Przypominamy, że Nasza Ukraina jest gotowa do rozpoczęcia negocjacji o zawarciu koalicji z BJuT i Blokiem Łytwyna. O tym oświadczył na briefingu we wtorek, 9 grudnia, lider NULS Wiaczesław Kyryłenko - podaje Ukraińska Prawda. Według słów Kyryłenki, frakcja godzi się na to, by uniknąć drugiej próby stworzenia prokremlowskiej koalicji.
- Moglibyśmy jako patriotyczna siła spokojnie obserwować stworzenie koalicji BJuT i PR. Wiemy, że konsultacje trwały długo i były już na końcowym poziomie. Jednak nie pasuje nam jako sile patriotycznej druga redakcja kremlowskiej koalicji. Nie chcemy, żeby kraj uległ takiemu ryzyku - oświadczył Kyryłenko.
- Dlatego jesteśmy zobowiązani rozpocząć konsultacje o stworzeniu innej koalicji, a mianowicie koalicji w składzie NULS, BJuT i Bloku Łytwyna - akcentował.
Jednocześnie Kyryłenko ostrzegł, że o początku negocjacji można mówić, jeśli będą gwarancje, że "wszystkie rozmowy o zmianach do Konstytucji pozostaną w przeszłości".
- Musimy zdawać sobie sprawę z tego, że wszystkie rozmowy o tym, że instytucja prezydenta zostanie osłabiona i będzie on wybierany w parlamencie, są zakończone. Że ten temat nie interesuje nikogo z partnerów. Musimy mieć gwarancje, że bodaj na jeden rok rozmowy o zmianie konstytucji dla poszczególnych osób odeszły w przeszłość - powiedział lider Naszej Ukrainy.

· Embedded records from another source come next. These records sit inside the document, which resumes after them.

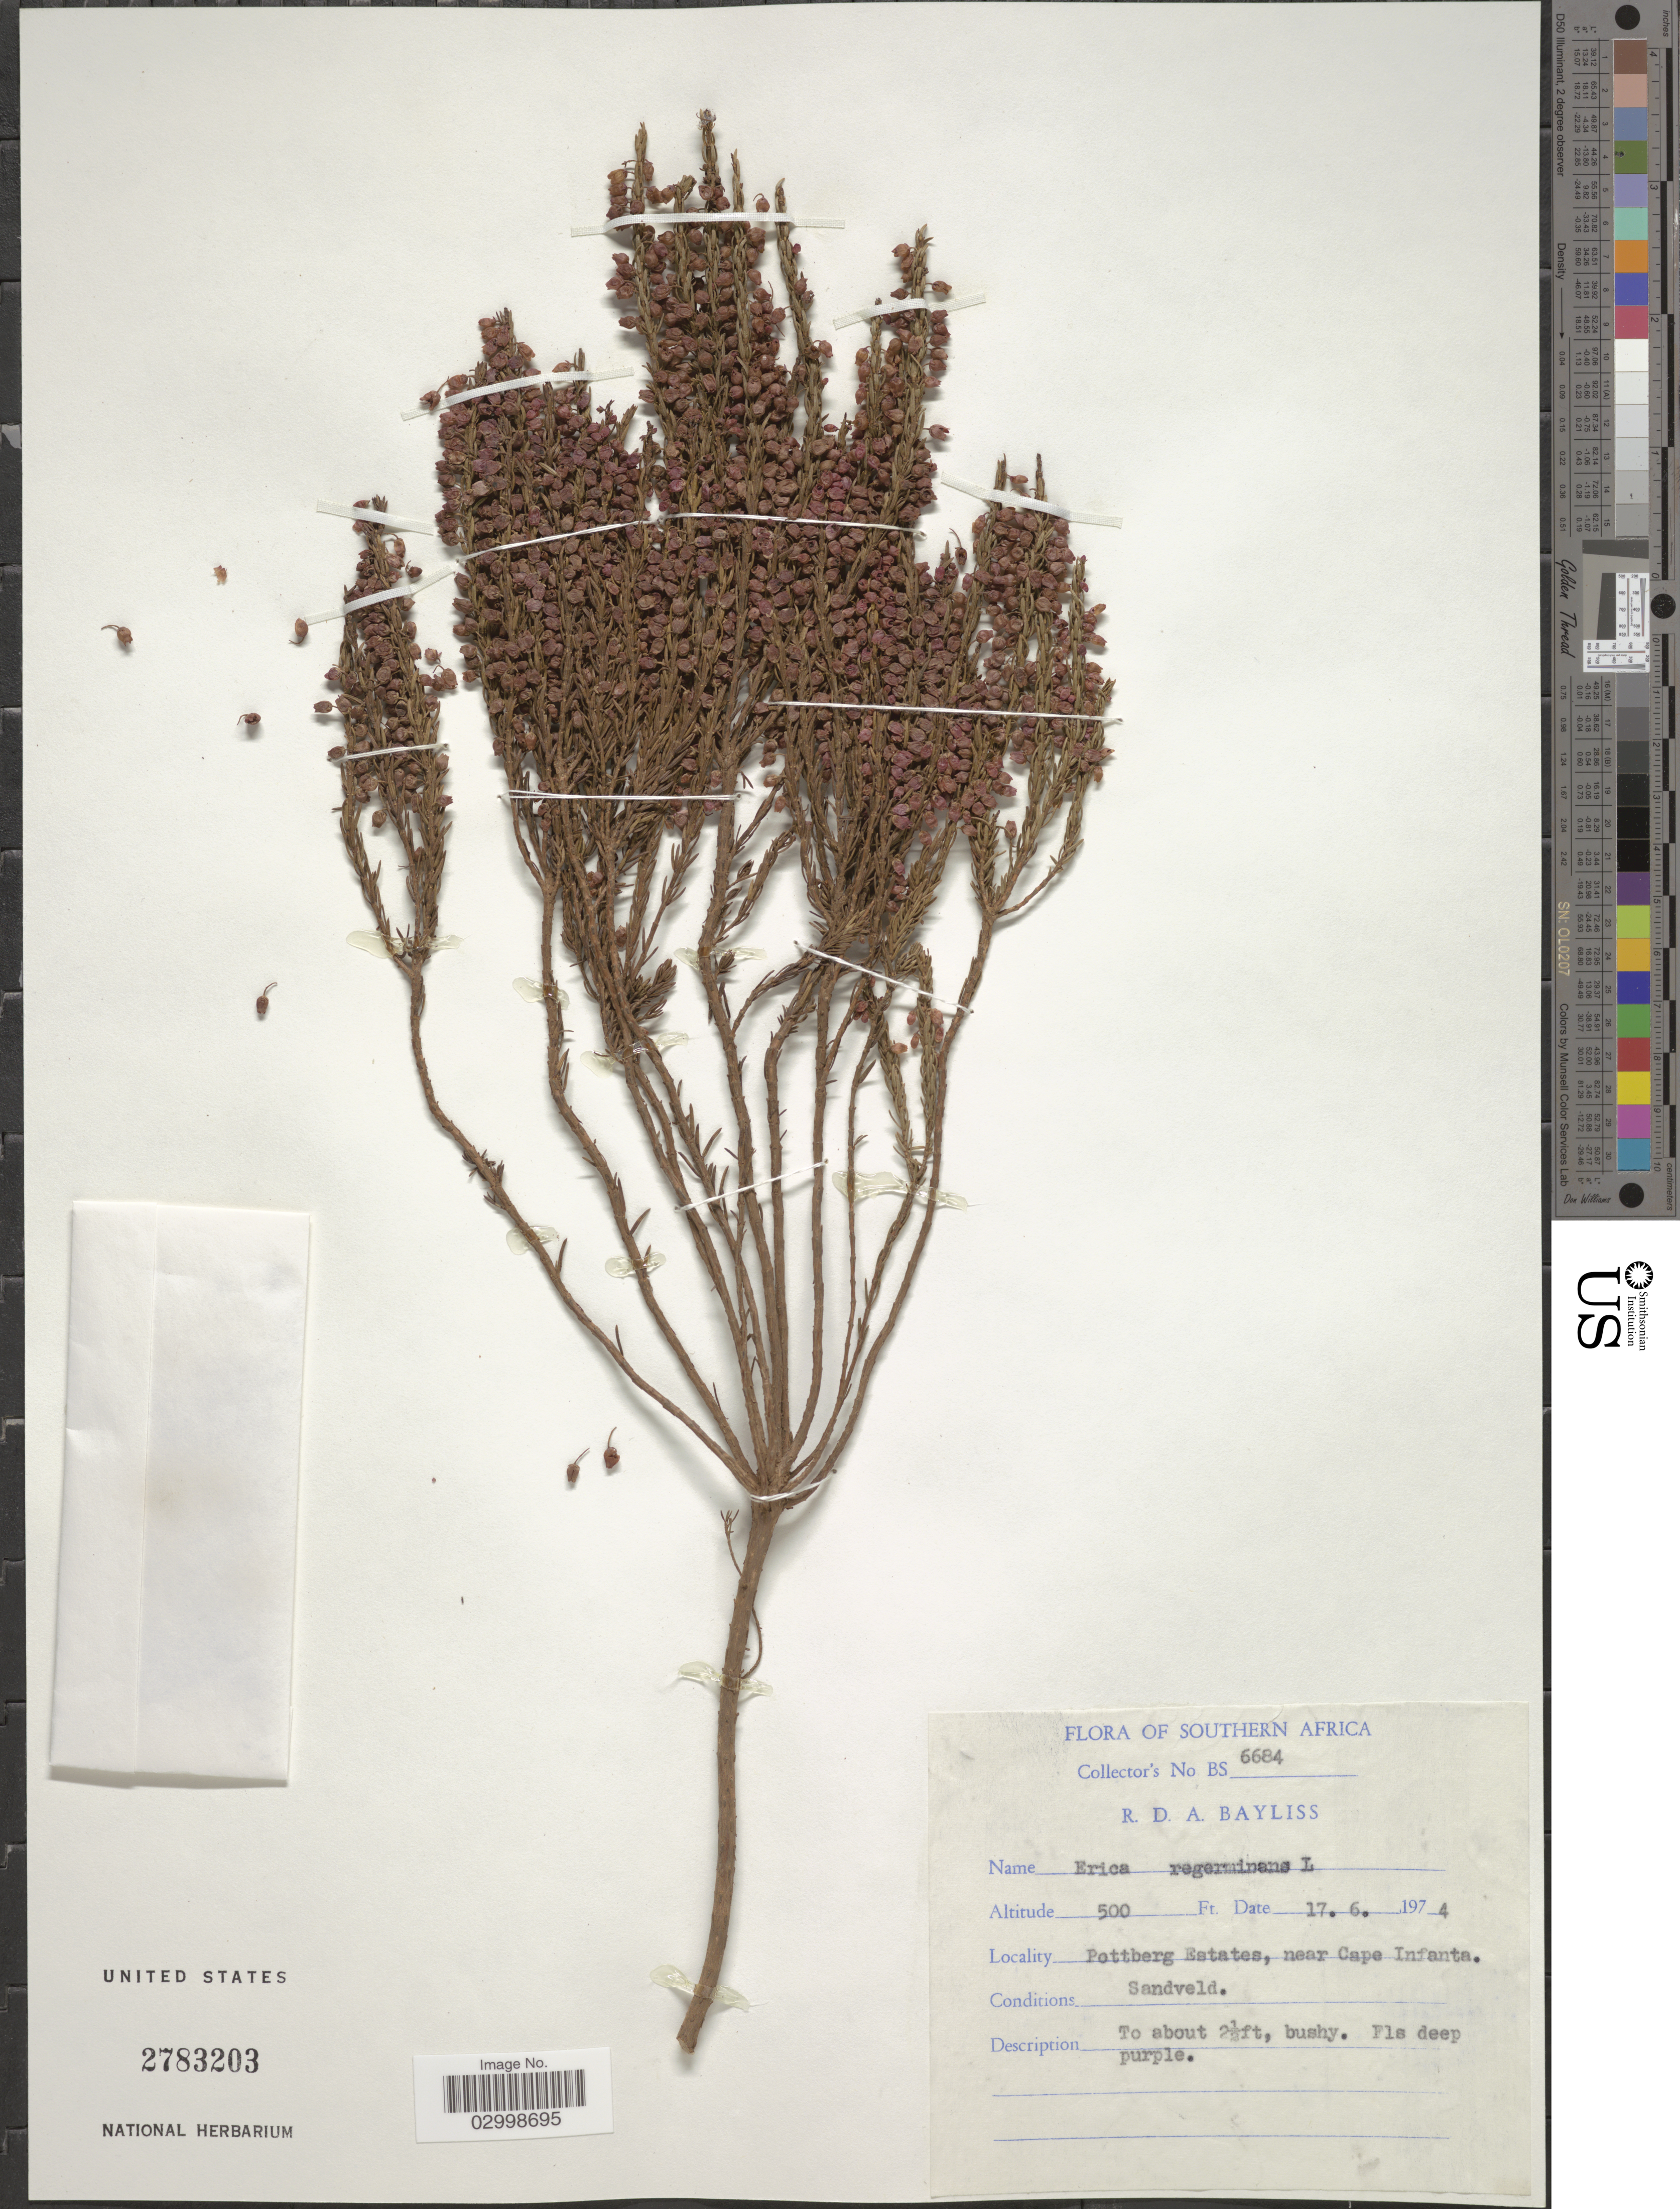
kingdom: Plantae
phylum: Tracheophyta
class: Magnoliopsida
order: Ericales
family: Ericaceae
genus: Erica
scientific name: Erica regerminans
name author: L.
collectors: R. Bayliss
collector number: BS 6684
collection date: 1974-06-17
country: South Africa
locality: Southern Africa. Pottberg Estates, near Cape Infanta.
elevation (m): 152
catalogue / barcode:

Jako jeszcze jedną przesłankę dla zawarcia koalicji lider NULS wymienił ponowny przegląd systemu wyborczego - należy ostatecznie rozstrzygnąć kwestię otwartych list albo mieszanego systemu wyborów do Rady Najwyższej, a także mieszanego albo większościowego systemu na poziomie lokalnym. Przy czym kandydatury deputowanych mogą być proponowane tylko przez partie.
Oprócz tego, według słów Kyryłenki, przyszli koalicjanci muszą zatwierdzić pakiety ekonomicznych reform i przedsięwzięć antykryzysowych.